Mental Health is Political

by | Oct 4, 2022 | Social Barriers


Mental Health is Political- New York Times

The New York Times piece entitled ‘Mental Health is Political’ is a straightforward explanation for the rise in mental health conditions in recent years. In many cases, high rates of depressive disorder and anxiety, around 53.2 million cases and 76.2 million cases respectively, are linked to the global COVID-19 pandemic. The author, Danielle Carr, an assistant professor at the Institute for Society and Genetics at U.C.L.A., draws a distinction here, explaining that, in fact, this “epidemic” of mental illness does not just happen like a rare weather event, rather there are very real social and political problems causing an increase in mental health problems. These are commonly called determinants of health. Carr quotes mental health scholars published in The Lancet, who write “feelings of anxiety and sadness are entirely normal reactions to difficult circumstances, not symptoms of poor mental health.”
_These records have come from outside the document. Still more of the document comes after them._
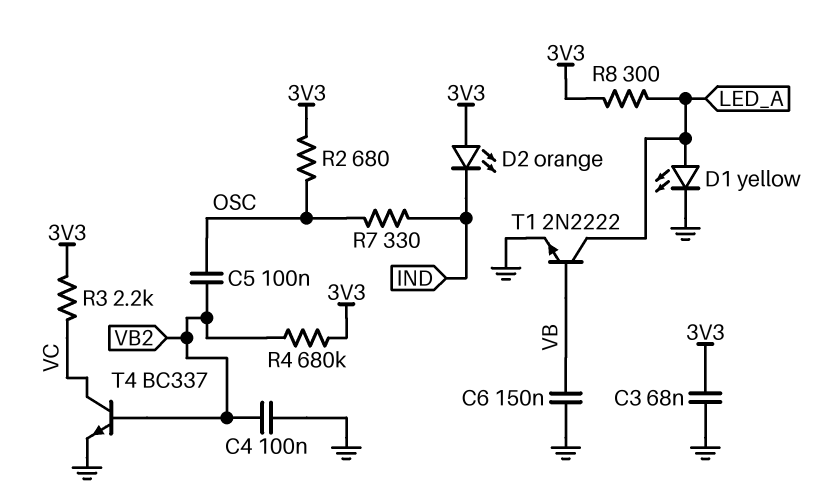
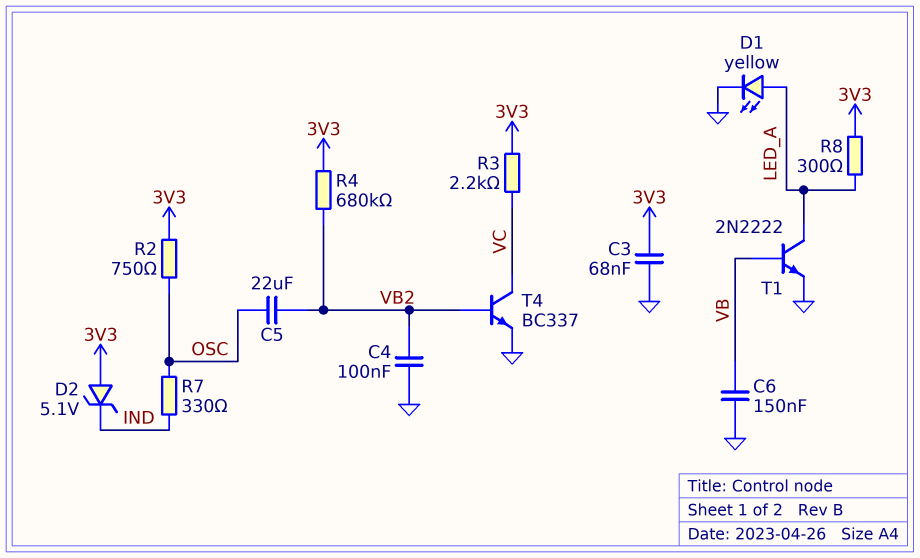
C5: 100nF (OSC, VB2) -> 22uF (OSC, VB2)
D2: LED orange (A 3V3, K IND) -> zener 5.1V (A 3V3, K IND)
R2: 680 (3V3, OSC) -> 750 (3V3, OSC)

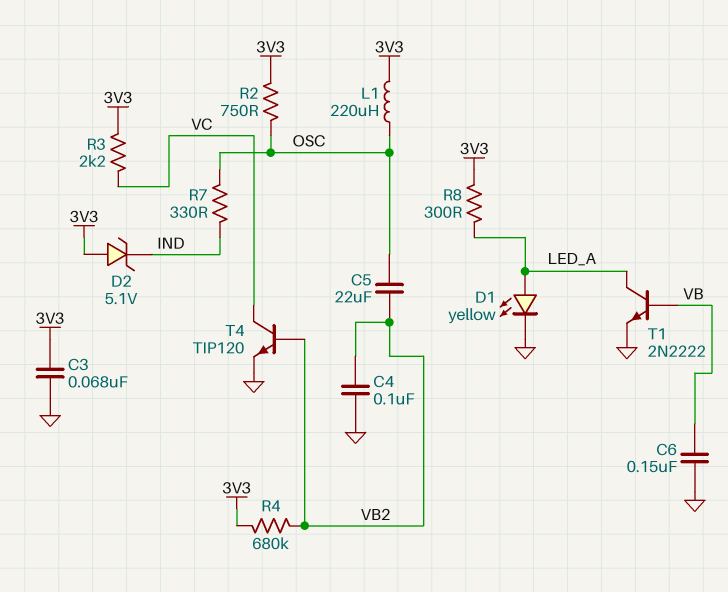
L1: none -> 220uH (3V3, OSC)
T4: NPN BC337 (B VB2, C VC, E GND) -> NPN TIP120 (B VB2, C VC, E GND)

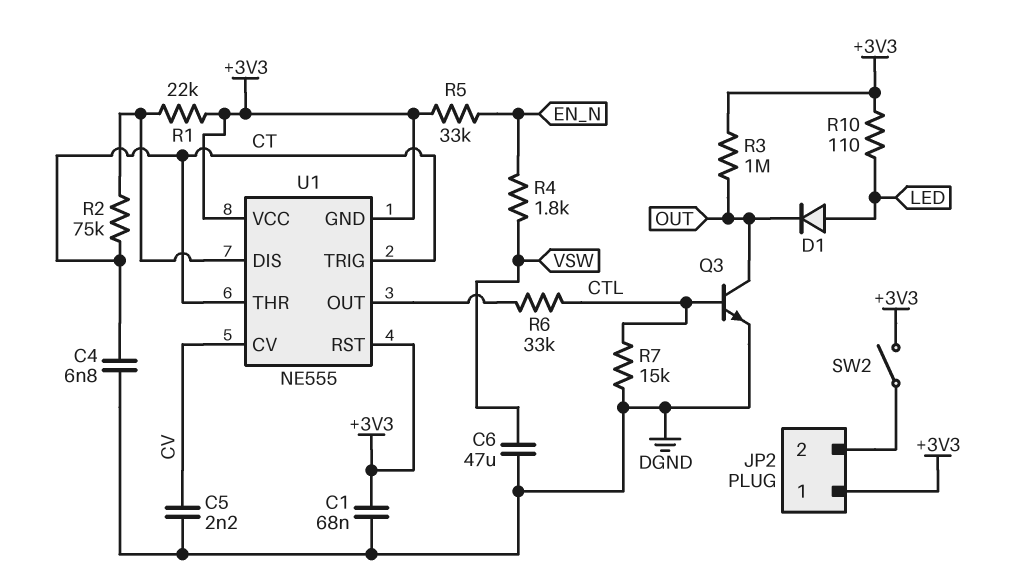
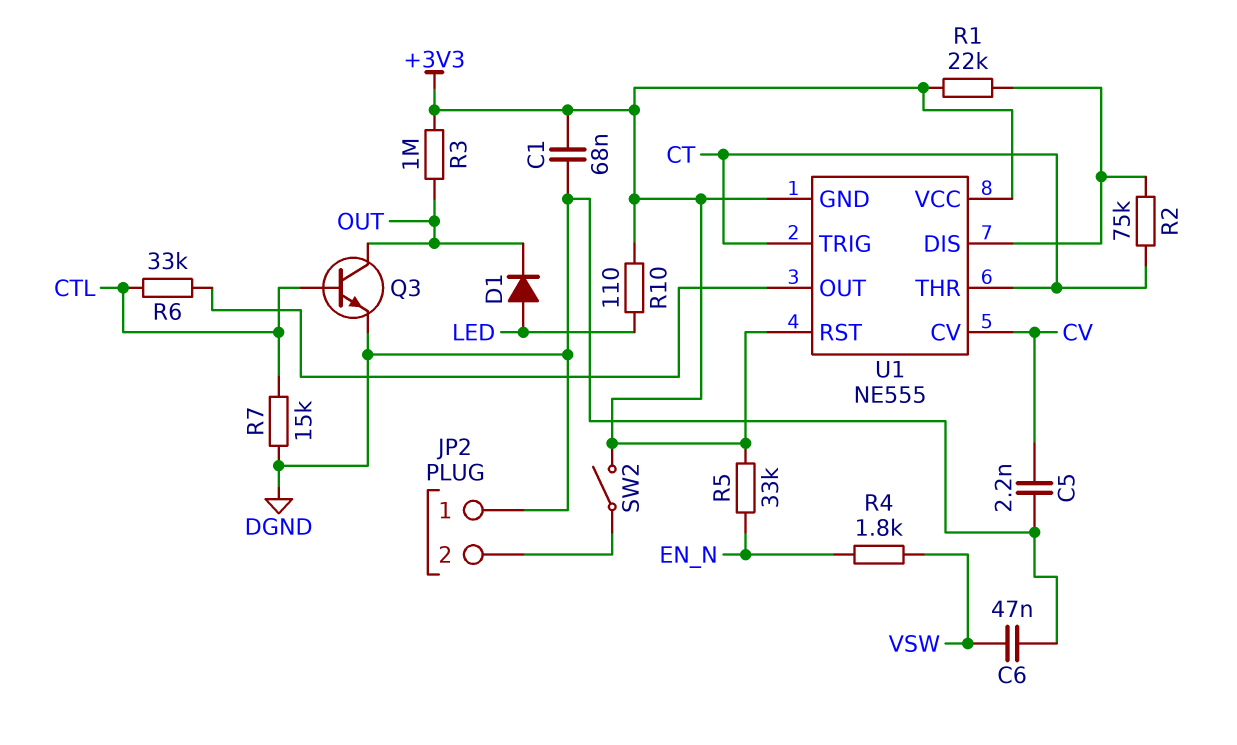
C4: 6.8nF (CT, DGND) -> none
C6: 47uF (DGND, VSW) -> 47nF (DGND, VSW)
JP2 pin 1: +3V3 -> DGND

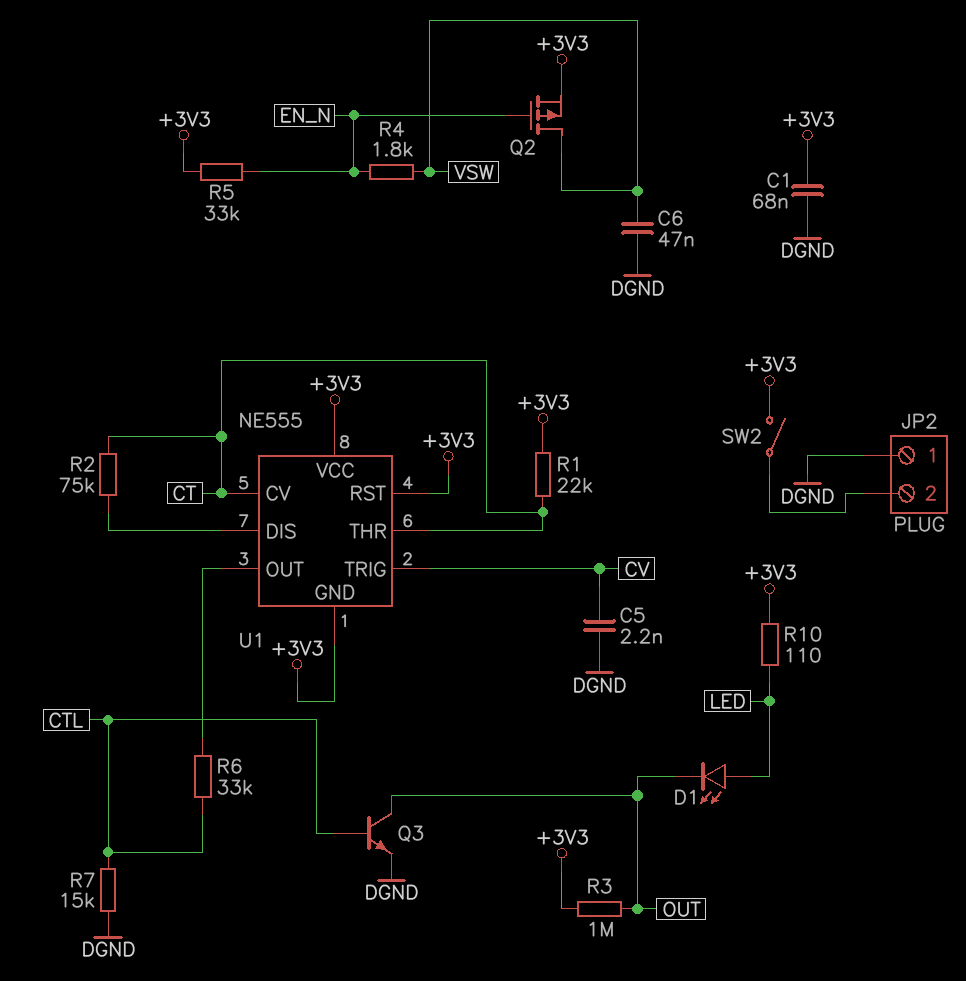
D1: diode (A LED, K OUT) -> LED (A LED, K OUT)
Q2: none -> PMOS (G EN_N, D VSW, S +3V3)
R1: 22k (+3V3, U1/DIS) -> 22k (+3V3, CT)
U1 pin CV: CV -> CT
U1 pin TRIG: CT -> CV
It is sometimes easier to blame the individual biology of a person rather than recognize the numerous interconnected factors that create the problem. It’s easier to medicate the individual than truly address the issues of poverty, political violence, and discrimination that explain the stress-diathesis model of mental illness. If we understand the underlying causes of many mental health problems within society, why don’t we take action? As Carr explains, it is because those in power are benefiting, often financially, from the status quo.

This article left me reflecting on the very real consequences of chronic stress on an individual’s mental health. Years and years of living in this unjust global society certainly have an impact. Carr outlines the solution; a world in which people have what we all seek: a home, access to nutritious food, safety, childcare, and other factors that many of us take for granted. We can no longer be satisfied by just addressing the symptoms, we must address the root cause of mental health.  We will continue to explore similar topics as The New York Times rolls out its series on mental health.